Cost for therapeutic devices for the keratoconus patient can limit the solutions. Major medical insurance companies should cover this medical anomaly. The attitude of the insurance companies is to force the patient to go through barriers before payment is guaranteed. It is my experience that most keratoconus patients are so hopeful of the expected outcome that they pay for the care and take on the insurance companies by themselves. This usually results in the keratoconus patient giving up on the insurance companies because of the time it takes to convince the insurance company that the procedure is not a cosmetic procedure but a medical necessity. The goal of this article is to provide the keratoconus patient with the ammunition to gain payment for this medical procedure
Keratoconus gradually causes the central area of the cornea to weaken, thin or bulge. It eventually distorts from its more spherical shape to a cone shape. This distortion may cause significant changes in vision which may begin in the late teen years and may not stop until age 40. While keratoconus can be an inherited bilateral (two eye) condition, many patients have no clear inheritance pattern. It has been estimated to occur in 1 out of every 2,000 persons.

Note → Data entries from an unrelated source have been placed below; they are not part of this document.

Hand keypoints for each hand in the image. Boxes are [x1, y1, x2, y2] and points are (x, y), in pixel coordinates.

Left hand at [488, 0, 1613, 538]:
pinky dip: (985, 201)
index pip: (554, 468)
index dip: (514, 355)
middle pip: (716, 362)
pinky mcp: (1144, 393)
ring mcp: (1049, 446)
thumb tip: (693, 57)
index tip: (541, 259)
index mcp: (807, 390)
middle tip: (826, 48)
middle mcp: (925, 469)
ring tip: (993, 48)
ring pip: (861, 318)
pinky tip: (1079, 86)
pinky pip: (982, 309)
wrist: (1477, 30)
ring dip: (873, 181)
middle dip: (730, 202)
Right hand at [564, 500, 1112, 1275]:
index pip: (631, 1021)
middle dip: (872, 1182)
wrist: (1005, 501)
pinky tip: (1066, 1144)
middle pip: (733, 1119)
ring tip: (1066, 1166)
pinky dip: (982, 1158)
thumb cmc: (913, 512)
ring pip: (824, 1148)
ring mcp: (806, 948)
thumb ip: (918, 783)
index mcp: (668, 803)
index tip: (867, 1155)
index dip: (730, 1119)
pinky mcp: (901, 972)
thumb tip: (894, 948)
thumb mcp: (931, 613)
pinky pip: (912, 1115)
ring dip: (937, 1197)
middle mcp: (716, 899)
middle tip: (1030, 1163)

The earliest changes of keratoconus may require frequent changes of glasses. As the corneal distortion worsens, contact lenses may be required to obtain adequate vision. In this case, contact lenses mask the warp or cone-like changes of the underlying cornea. Generally, most keratoconus patients can be safely managed with contact lenses yielding good vision and comfort.

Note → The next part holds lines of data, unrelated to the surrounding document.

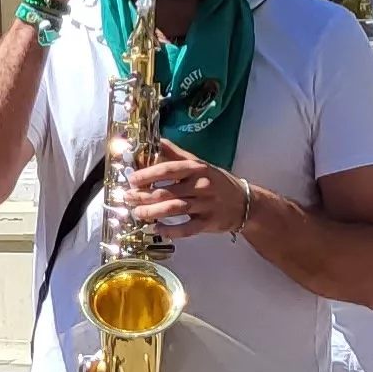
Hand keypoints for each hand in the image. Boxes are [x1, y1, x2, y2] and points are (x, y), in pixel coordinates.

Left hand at [118, 142, 248, 238]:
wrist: (245, 202)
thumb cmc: (217, 181)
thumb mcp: (199, 163)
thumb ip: (176, 154)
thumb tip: (156, 141)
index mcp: (196, 168)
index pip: (168, 169)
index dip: (148, 174)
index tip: (132, 179)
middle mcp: (201, 185)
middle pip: (166, 191)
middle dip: (143, 196)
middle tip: (128, 198)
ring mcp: (205, 204)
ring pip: (174, 209)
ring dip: (152, 213)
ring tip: (138, 214)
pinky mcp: (209, 222)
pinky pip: (187, 228)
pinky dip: (171, 230)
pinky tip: (157, 230)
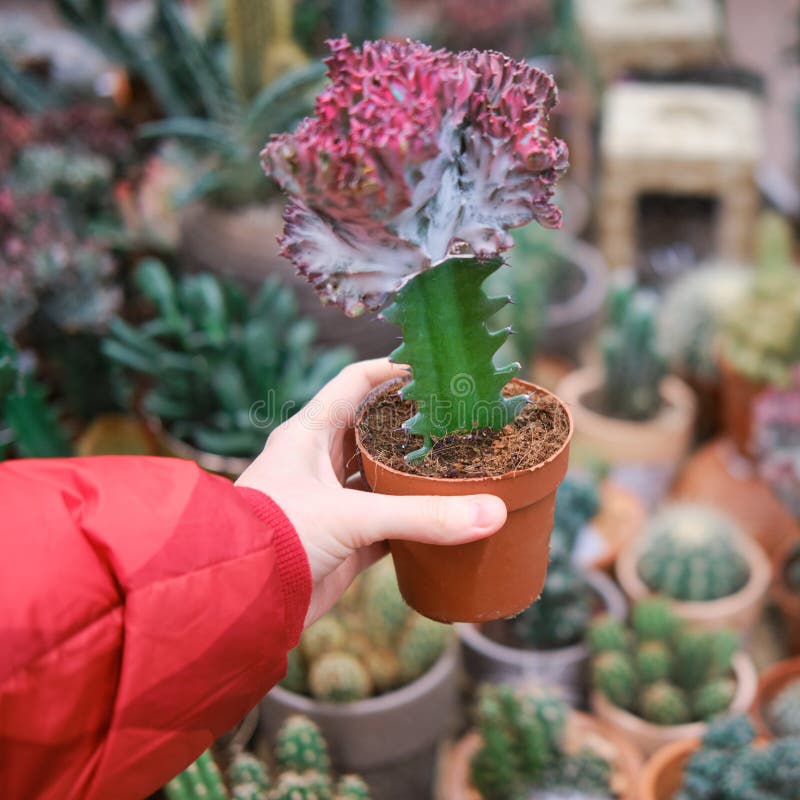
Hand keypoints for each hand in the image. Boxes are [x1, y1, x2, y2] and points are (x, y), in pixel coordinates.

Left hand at [236, 358, 506, 626]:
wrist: (240, 603)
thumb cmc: (275, 536)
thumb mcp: (349, 516)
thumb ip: (420, 516)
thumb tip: (491, 513)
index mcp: (310, 434)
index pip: (354, 382)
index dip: (391, 370)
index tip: (433, 368)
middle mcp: (320, 462)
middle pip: (375, 429)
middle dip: (413, 425)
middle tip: (458, 420)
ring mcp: (333, 502)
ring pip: (383, 478)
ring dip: (414, 476)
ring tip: (460, 464)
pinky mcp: (344, 541)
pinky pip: (388, 524)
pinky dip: (413, 522)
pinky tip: (445, 518)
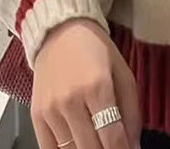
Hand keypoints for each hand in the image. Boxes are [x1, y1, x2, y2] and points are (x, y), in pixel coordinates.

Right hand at [30, 18, 141, 148]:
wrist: (60, 32)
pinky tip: (78, 144)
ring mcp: (51, 110)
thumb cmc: (95, 50)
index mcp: (97, 86)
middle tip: (115, 145)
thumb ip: (131, 112)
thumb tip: (134, 146)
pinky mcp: (36, 116)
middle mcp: (71, 100)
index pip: (113, 138)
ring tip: (97, 142)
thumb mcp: (123, 72)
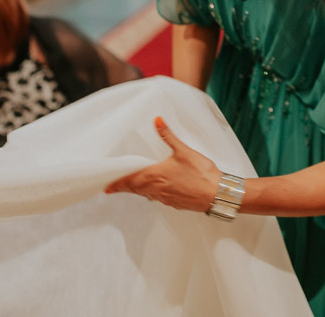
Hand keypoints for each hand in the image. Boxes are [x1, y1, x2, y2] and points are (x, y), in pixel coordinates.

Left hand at [104, 117, 220, 212]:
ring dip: (139, 190)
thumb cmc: (201, 173)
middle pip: (136, 189)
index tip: (107, 187)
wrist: (217, 193)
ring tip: (135, 185)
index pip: (130, 181)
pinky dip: (153, 193)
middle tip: (115, 187)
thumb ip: (168, 136)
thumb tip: (157, 121)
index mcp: (155, 176)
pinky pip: (159, 198)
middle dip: (125, 187)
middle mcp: (157, 190)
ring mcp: (166, 199)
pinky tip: (158, 189)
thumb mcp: (183, 151)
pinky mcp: (175, 203)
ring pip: (147, 195)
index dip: (118, 184)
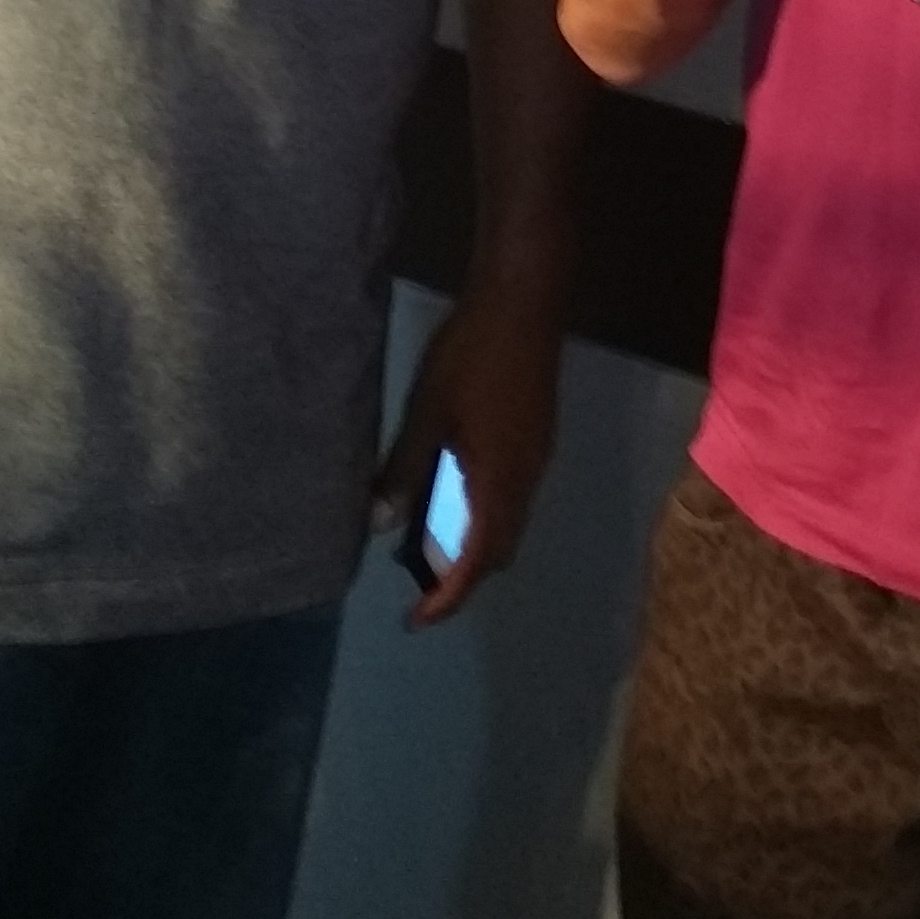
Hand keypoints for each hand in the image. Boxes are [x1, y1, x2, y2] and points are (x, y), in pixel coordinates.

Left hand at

In more advanced cases of keratoconus, vision in an eye can be suddenly, yet usually temporarily, lost through an event called "hydrops." During this process, the stretching cone-area of the cornea cracks, swells and in some cases scars.

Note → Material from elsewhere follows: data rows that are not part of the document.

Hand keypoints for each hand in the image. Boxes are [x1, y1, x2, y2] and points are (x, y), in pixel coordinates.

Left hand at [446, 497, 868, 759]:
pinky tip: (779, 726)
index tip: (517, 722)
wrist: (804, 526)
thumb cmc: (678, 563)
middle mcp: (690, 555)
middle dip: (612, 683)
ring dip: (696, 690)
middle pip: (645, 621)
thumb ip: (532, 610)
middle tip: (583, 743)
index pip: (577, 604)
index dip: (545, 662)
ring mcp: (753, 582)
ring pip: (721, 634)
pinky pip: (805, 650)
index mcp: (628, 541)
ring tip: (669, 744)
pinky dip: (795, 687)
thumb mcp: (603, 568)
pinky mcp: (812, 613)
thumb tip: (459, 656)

When contact lenses can no longer correct vision adequately, or when highly specialized contact lenses can no longer be made to remain comfortably on the eye surface, surgical replacement of the distorted corneal area may be considered with no guarantee of success. Surgical treatment is found to be necessary in only about 10% of the cases. This surgery is performed using donor cornea tissue to return the eye surface to a more normal shape. Patients who handle their keratoconus problems successfully develop their own coping mechanisms. Sunglasses are advised to reduce glare symptoms. The condition may be easily diagnosed by using instruments such as the corneal topographer which measures the central corneal curvature. As the condition progresses the curvature readings become steeper and begin to appear irregular. Computerization of this corneal mapping process adds sophisticated algorithms to the intricate process of understanding the complex surface of the front of the eye. Corneal topography is a modern invaluable tool to assist in the diagnosis and treatment of keratoconus.